Kann das Prinzip von Pumpspeicherkraftwerken auch unter Wasser funktionieren? Das Fraunhofer IEE erprobt mit dem Projekt „StEnSea“ diese Speichertechnologie mit hohlen Betonkugeln – und rechnet mit riesigem Potenzial. Nach einem erfolgreichen Feldtest im Bodensee mit einer Drei-Meter-Kugel bereiten die Forschenden zusammen mit Partnern die Installation eines Neun-Meter-Prototyps vor Long Beach (Kalifornien), heißt es in einer Presseinformation des IEE.

Eine Unterwasser-Motorpumpe sorgt für Be- und Entladung des Speichers

Kern des Pilotprojektes ist die hohle Betonkugel mit neun Metern Durchmesser und einem Gewicht von 400 Tonnen, die in einer Tiefe von 500 bis 600 Metern verankert wird. Sie bekommt oben eine Öffnung, in den eine Unterwasser-Motorpumpe, auch Pumpturbine genannt, in einem Rohr eingelassen wird. Wird ein Ventil geöffnet, strömt Wasser durch das Rohr in die Kugel. Die integrierte Pumpe läuft dabei rückwärts und arbeitet als Turbine. Das Wasser treibt den Motor an, so dass Strom erzeugt wird. Damit wird der Speicher entladen. Soll Energie gespeichert werden, pumpt die Motorpumpe das Wasser gegen den Druck des umgebenden Wassers wieder aus der Kugel. Anschließend kann der Zyklus erneut beginnen. Der Prototyp erreicht eine Leistung von 0,5 Megawatt und eine Kapazität von 0,4 Megawattstunden.
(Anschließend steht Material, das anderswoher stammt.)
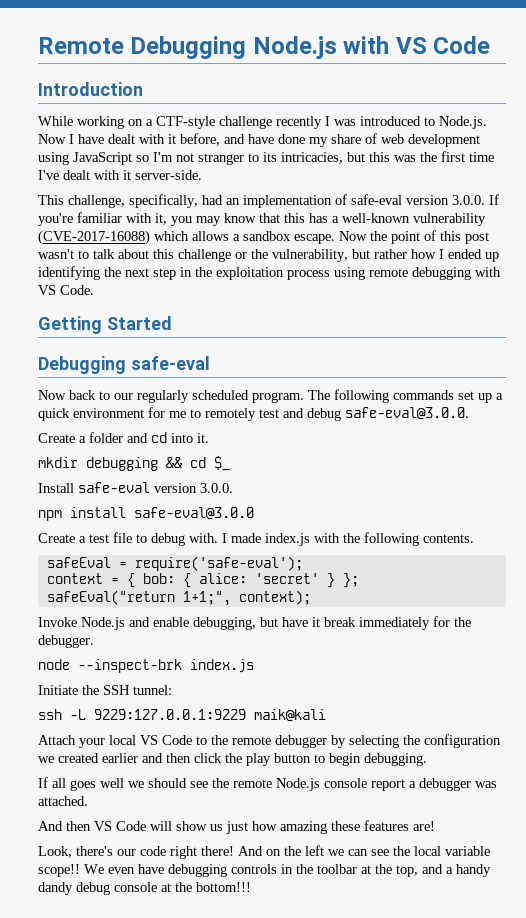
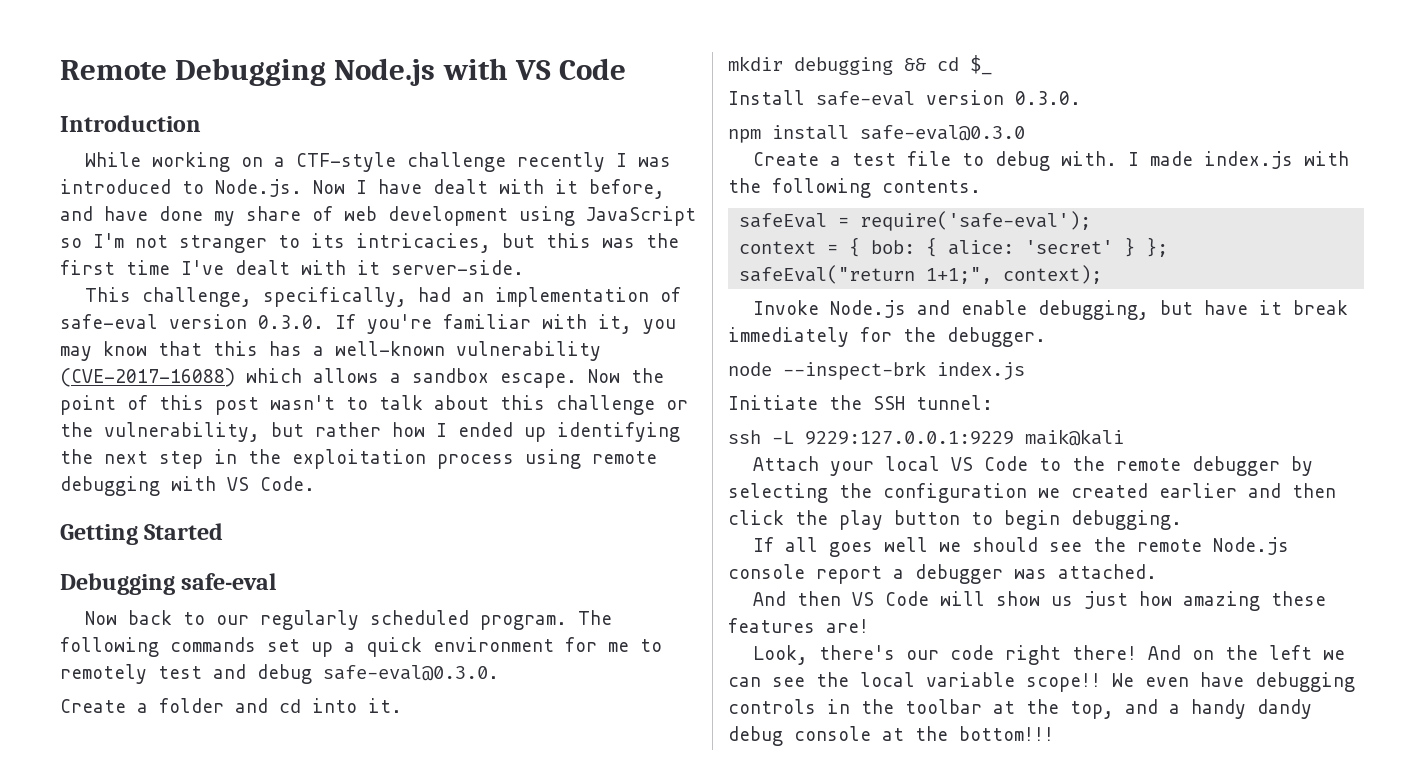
[452,195,485,205] 3.0.0. -> [258,315,324,329] 0.3.0.
[345,407,469,420] safe-eval@3.0.0. -> [323,665,499,681] safe-eval@0.3.0.
[200,483,233,493] 3.0.0. -> [1015,91,1081,105] 0.3.0.
[134,507,254,520] safe-eval@3.0.0 -> [860,125,1025,141] safe-eval@0.3.0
Laden: Mithilfe einer elektrisch angetriebenen Pumpturbine wird das Wasser aus der Kugel herausgepumpt | Entladen: Das Wasser strömt zurück in die leere Kugel, wodurch die Pumpturbine rückwärtslaufend als Turbine betrieben wird und über einen Generator Strom erzeugt.

Fraunhofer IEE

Laden: Mithilfe einer elektrisch angetriebenen Pumpturbine wird das Wasser aus der Kugel herausgepumpt | Entladen: Das Wasser strömt zurück in die leere Kugel, wodurch die Pumpturbine rückwärtslaufend als Turbine betrieben wird und über einen Generator Strom erzeugt.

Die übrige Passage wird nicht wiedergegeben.